Well I have to tell you one thing that makes it very interesting for coverage at Lane. It’s tight. The crowd is right up on the field and there is very little room to maneuver on the sidelines. Many of the photographers have these huge $5,000 lenses and multi-thousand dollar cameras (usually owned by their publishers) and they camp in one corner of the end zone or another. I found that there are only a few of us who dance the sidelines back and forth with shorter range more portable gear. It can be a real challenge when the big national broadcasts come with the camera trucks and other fancy gear.
The field sets up with a red, white, and yellow line. Standing photographers can go to the white line, the 1 foot space between the white and yellow lines is reserved for those nimble folks who can get on their knees or sit. The red line is reserved for the network people and sideline coverage folks.
Folks with sideline passes are restricted to the areas behind the end zone and up to the 25 yard line on each side. You can get behind the bench to get to the other side of the field, but you can’t dally or stop, you have to keep moving and sometimes that means dodging footballs, tripping over power cables and other gear, and weaving through various pieces of training equipment. It’s cozy, and it’s certainly LOUD.
If the stadium is full, the entrance is like a constant repeated concussion. By the time the crowd starts jumping, your teeth actually hurt. I suspect that some OSHA goon will eventually insist that everyone in the bowl be issued ear muffs and plugs.
I have to admit though that my first experience with the entrance resulted in the pictures of quite a few backsides and backs, the ground.. and odd shots of the stands. Maybe one day I’ll get the courage to publish those tragic shots, but not much can substitute for the exhilaration of the first time that I was on the field for an entrance.

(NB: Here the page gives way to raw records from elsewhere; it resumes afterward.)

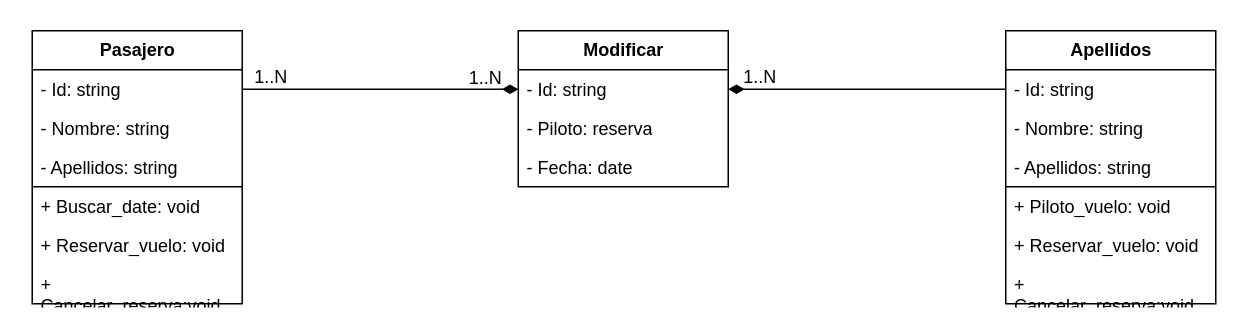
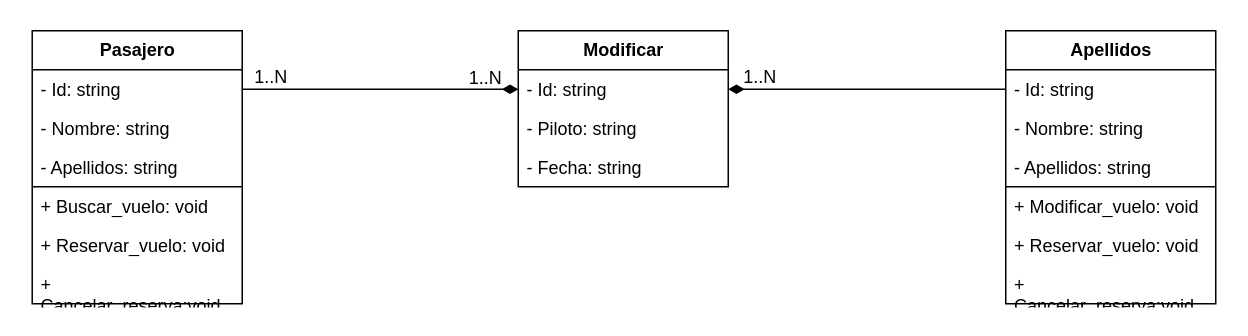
  <mxCell id="0" />
  <mxCell id="1" parent="0" />
  <mxCell id="2" value="Pasajero" style="swimlane;fontStyle=1;childLayout=stackLayout;horizontal=1;startSize=26;fillColor=none;horizontalStack=0;resizeParent=1;resizeParentMax=0;resizeLast=0;collapsible=1;marginBottom=0;html=1;" vertex="1" parent="1"><mxGeometry x="20.98" y="20" width="140" height="182" as="geometry" /></mxCell>
  <mxCell id="3" value="- Id: string" style="text;strokeColor=none;fillColor=none;align=left;verticalAlign=top;spacingLeft=4;spacingRight=4;overflow=hidden;rotatable=0;points=[[0,0.5],[1,0.5]];portConstraint=eastwest;whiteSpace=wrap;html=1;" vertex="1" parent="2"><mxGeometry y="26" width="140" height="26" as="geometry" /></mxCell>
  <mxCell id="4" value="- Nombre: string" style="text;strokeColor=none;fillColor=none;align=left;verticalAlign=top;spacingLeft=4;spacingRight=4;overflow=hidden;rotatable=0;points=[[0,0.5],[1,0.5]];portConstraint=eastwest;whiteSpace=wrap;html=1;" vertex="1" parent="2"><mxGeometry y="52" width="140" height="26" as="geometry" /></mxCell>
  <mxCell id="5" value="- Apellidos: string" style="text;strokeColor=none;fillColor=none;align=left;verticalAlign=top;spacingLeft=4;spacingRight=4;overflow=hidden;rotatable=0;points=[[0,0.5],[1,0.5]];portConstraint=eastwest;whiteSpace=wrap;html=1;" vertex="1" parent="2"><mxGeometry y="78" width="140" height="26" as="geometry" /></mxCell>
- <mxCell id="6" value="+ Buscar_date: void" style="text;strokeColor=none;fillColor=none;align=left;verticalAlign=top;spacingLeft=4;spacingRight=4;overflow=hidden;rotatable=0;points=[[0,0.5],[1,0.5]];portConstraint=eastwest;whiteSpace=wrap;html=1;" vertex="1" parent="2"><mxGeometry y="104" width="140" height="26" as="geometry" /></mxCell>
+ <mxCell id="6" value="+ Buscar_vuelo: void" style="text;strokeColor=none;fillColor=none;align=left;verticalAlign=top;spacingLeft=4;spacingRight=4;overflow=hidden;rotatable=0;points=[[0,0.5],[1,0.5]];portConstraint=eastwest;whiteSpace=wrap;html=1;" vertex="1" parent="2"><mxGeometry y="104" width="140" height="26" as="geometry" /></mxCell>
  <mxCell id="7" value="+ Reservar_vuelo: void" style="text;strokeColor=none;fillColor=none;align=left;verticalAlign=top;spacingLeft=4;spacingRight=4;overflow=hidden;rotatable=0;points=[[0,0.5],[1,0.5]];portConstraint=eastwest;whiteSpace=wrap;html=1;" vertex="1" parent="2"><mxGeometry y="130" width="140" height="26" as="geometry" /></mxCell>
  <mxCell id="8" value="" style="endArrow=none;html=1;rounded=0;exitX=0;exitY=0;exitDx=0;exitDy=0;exitPerimeter=0;entryX=0.998;entryY=0;entryDx=0;entryDy=0;entryPerimeter=0;" edge="1" parent="2" source="6" target="6"><mxGeometry width="50" height="50" relative="1" as="geometry"><mxPoint x="369.02" y="150" as="sourcePoint" /><mxPoint x="219.02" y="100" as="targetPoint" /></mxGeometry></mxCell>
  <mxCell id="9" value="+ Cancelar_reserva:void" style="text;strokeColor=none;fillColor=none;align=left;verticalAlign=top;spacingLeft=4;spacingRight=4;overflow=hidden;rotatable=0;points=[[0,0.5],[1,0.5]];portConstraint=eastwest;whiteSpace=wrap;html=1;" vertex="1" parent="2"><mxGeometry y="156" width="140" height="26" as="geometry" /></mxCell>
  <mxCell id="10" value="Apellidos" style="swimlane;fontStyle=1;childLayout=stackLayout;horizontal=1;startSize=26;fillColor=none;horizontalStack=0;resizeParent=1;resizeParentMax=0;resizeLast=0;collapsible=1;marginBottom=0;html=1;" vertex="1" parent="1"><mxGeometry x="670" y="20" width="140" height="182" as="geometry" /></mxCell>
  <mxCell id="11" value="- Id: string" style="text;strokeColor=none;fillColor=none;align=left;verticalAlign=top;spacingLeft=4;spacingRight=4;overflow=hidden;rotatable=0;points=[[0,0.5],[1,0.5]];portConstraint=eastwest;whiteSpace=wrap;html=1;" vertex="1" parent="10"><mxGeometry y="26" width="140" height="26" as="geometry" /></mxCell>
  <mxCell id="12" value="- Nombre: string" style="text;strokeColor=none;fillColor=none;align=left;verticalAlign=top;spacingLeft=4;spacingRight=4;overflow=hidden;rotatable=0;points=[[0,0.5],[1,0.5]];portConstraint=eastwest;whiteSpace=wrap;html=1;" vertex="1" parent="10"><mxGeometry y="52" width="140" height="26" as="geometry" /></mxCell>
  <mxCell id="13" value="- Apellidos: string" style="text;strokeColor=none;fillColor=none;align=left;verticalAlign=top;spacingLeft=4;spacingRight=4;overflow=hidden;rotatable=0;points=[[0,0.5],[1,0.5]];portConstraint=eastwest;whiteSpace=wrap;html=1;" vertex="1" parent="10"><mxGeometry y="78" width="140" height="26" as="geometry" /></mxCell>
- <mxCell id="14" value="+ Piloto_vuelo: void" style="text;strokeColor=none;fillColor=none;align=left;verticalAlign=top;spacingLeft=4;spacingRight=4;overflow=hidden;rotatable=0;points=[[0,0.5],[1,0.5]];portConstraint=eastwest;whiteSpace=wrap;html=1;" vertex="1" parent="10"><mxGeometry y="104" width="140" height="26" as="geometry" /></mxCell>
+ <mxCell id="14" value="+ Modificar_vuelo: void" style="text;strokeColor=none;fillColor=none;align=left;verticalAlign=top;spacingLeft=4;spacingRight=4;overflow=hidden;rotatable=0;points=[[0,0.5],[1,0.5]];portConstraint=eastwest;whiteSpace=wrap;html=1;" vertex="1" parent="10"><mxGeometry y="104" width="140" height="26" as="geometry" /></mxCell>
  <mxCell id="15" value="+ Reservar_vuelo: void" style="text;strokeColor=none;fillColor=none;align=left;verticalAlign=top;spacingLeft=4;spacingRight=4;overflow=hidden;rotatable=0;points=[[0,0.5],[1,0.5]];portConstraint=eastwest;whiteSpace=wrap;html=1;" vertex="1" parent="10"><mxGeometry y="130" width="140" height="26" as="geometry" /></mxCell>
  <mxCell id="16" value="" style="endArrow=none;html=1;rounded=0;exitX=0;exitY=0;exitDx=0;exitDy=0;exitPerimeter=0;entryX=0.998;entryY=0;entryDx=0;entryDy=0;entryPerimeter=0;" edge="1" parent="10" source="14" target="14"><mxGeometry width="50" height="50" relative="1" as="geometry"><mxPoint x="369.02" y="150" as="sourcePoint" /><mxPoint x="219.02" y="100" as="targetPoint" /></mxGeometry></mxCell>
  <mxCell id="17" value="+ Cancelar_reserva:void" style="text;strokeColor=none;fillColor=none;align=left;verticalAlign=top;spacingLeft=4;spacingRight=4;overflow=hidden;rotatable=0;points=[[0,0.5],[1,0.5]];portConstraint=eastwest;whiteSpace=wrap;html=1;" vertex="1" parent="10"><mxGeometry y="156" width="140" height="26" as="geometry" /></mxCell>
  <mxCell id="18" value="Modificar" style="swimlane;fontStyle=1;childLayout=stackLayout;horizontal=1;startSize=26;fillColor=none;horizontalStack=0;resizeParent=1;resizeParentMax=0;resizeLast=0;collapsible=1;marginBottom=0;html=1;" vertex="1" parent="1"><mxGeometry x="345" y="20" width="140" height="104" as="geometry" /></mxCell>
  <mxCell id="19" value="- Id: string" style="text;strokeColor=none;fillColor=none;align=left;verticalAlign=top;spacingLeft=4;spacingRight=4;overflow=hidden;rotatable=0;points=[[0,0.5],[1,0.5]];portConstraint=eastwest;whiteSpace=wrap;html=1;" vertex="1" parent="18"><mxGeometry y="26" width="140" height="26" as="geometry" /></mxCell>
- <mxCell id="20" value="- Piloto: reserva" style="text;strokeColor=none;fillColor=none;align=left;verticalAlign=top;spacingLeft=4;spacingRight=4;overflow=hidden;rotatable=0;points=[[0,0.5],[1,0.5]];portConstraint=eastwest;whiteSpace=wrap;html=1;" vertex="1" parent="18"><mxGeometry y="52" width="140" height="26" as="geometry" /></mxCell>
- <mxCell id="21" value="- Fecha: date" style="text;strokeColor=none;fillColor=none;align=left;verticalAlign=top;spacingLeft=4;spacingRight=4;overflow=hidden;rotatable=0;points=[[0,0.5],[1,0.5]];portConstraint=eastwest;whiteSpace=wrap;html=1;" vertex="1" parent="18"><mxGeometry y="78" width="140" height="26" as="geometry" /></mxCell>
+ <mxCell id="20" value="- Piloto: string" style="text;strokeColor=none;fillColor=none;align=left;verticalAlign=top;spacingLeft=4;spacingRight=4;overflow=hidden;rotatable=0;points=[[0,0.5],[1,0.5]];portConstraint=eastwest;whiteSpace=wrap;html=1;" vertex="1" parent="18"><mxGeometry y="52" width="140" height="26" as="geometry" /></mxCell>
+ <mxCell id="21" value="- Fecha: string" style="text;strokeColor=none;fillColor=none;align=left;verticalAlign=top;spacingLeft=4;spacingRight=4;overflow=hidden;rotatable=0;points=[[0,0.5],[1,0.5]];portConstraint=eastwest;whiteSpace=wrap;html=1;" vertex="1" parent="18"><mxGeometry y="78" width="140" height="26" as="geometry" /></mxCell>
  <mxCell id="22" value="" style="endArrow=none;startArrow=diamondThin;endFill=0;startFill=1;html=1;verticalAlign=bottom;labelBackgroundColor=none;strokeWidth=1;startSize=8;endSize=8;rounded=0;entryX=1;entryY=0.5;entryDx=0;entryDy=0;exitX=0;exitY=0.5;exitDx=0;exitDy=0;" edge="1" parent="1" source="19" target="3"><mxGeometry width="160" relative="1" as="geometry"><mxPoint x="220" y="190" as="sourcePoint" /><mxPoint x="380" y="190" as="targetPoint" /></mxGeometry></mxCell>
  <mxCell id="23" value="" style="endArrow=none;startArrow=diamondThin;endFill=0;startFill=1;html=1;verticalAlign=bottom;labelBackgroundColor=none;strokeWidth=1;startSize=8;endSize=8;rounded=0;entryX=0;entryY=0.5;entryDx=0;entryDy=0;exitX=1;exitY=0.5;exitDx=0;exitDy=0;" edge="1" parent="1" source="19" target="11"><mxGeometry width="160" relative="1" as="geometry"><mxPoint x="714" y="230" as="sourcePoint" /><mxPoint x="530" y="230" as="targetPoint" /></mxGeometry></mxCell>
  <mxCell id="24" value="1..N" style="text;html=1;align=center;verticalAlign=middle;resizable=0;points=[];autosize=1;strokeColor=none;fillColor=none;" vertex="1" parent="1"><mxGeometry x="155" y="36" width="50" height="30" as="geometry" /></mxCell>
  <mxCell id="25" value="1..N" style="text;html=1;align=center;verticalAlign=middle;resizable=0;points=[];autosize=1;strokeColor=none;fillColor=none;" vertex="1" parent="1"><mxGeometry x="298" y="37" width="50" height="30" as="geometry" /></mxCell>
  <mxCell id="26" value="1..N" style="text;html=1;align=center;verticalAlign=middle;resizable=0;points=[];autosize=1;strokeColor=none;fillColor=none;" vertex="1" parent="1"><mxGeometry x="481" y="36" width="50" height="30" as="geometry" /></mxCell>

I can tell you that covering a game is a physical effort for this old man. You are on your feet for almost the entire 90 minute pre-game warm up, the game which can last three hours, and then the walk to your parking after the press conference. I never managed a sprint up and down the field, but the usual quick walking pace through the traffic amounts to quite a few 120 yard wind sprints... okay... wind waddles... but somehow you really don’t notice. If it’s hot (and the field can get brutally oppressive, there is plenty of water -warm but wet- put out by the AD. It still can’t make up for the total lack of shade. The Liberty game was my first exposure to getting braised like a chuck roast. There would be more over the next two seasons, but there was no instruction manual so it’s a learned experience.
So, in the spirit of remembering here are mostly unpublished shots of the Liberty Game from 2016. Names like Jerod Evans, Isaiah Ford, Bucky Hodges, Cam Phillips, Greg Stroman, Sam Rogers... They’ll forever be part of the memory bank for my rookie season.
That was the end of my first game covering the Hokies at Lane Stadium, with a camera. I was exhausted, drenched with sweat, and could barely struggle up Beamer to get to the car on Otey Street. I was also elated and excited about what was going to be an amazing experience. It still is. Next year I will be even better, and our coverage more complete. I’m not a rookie anymore, and a really cool thing.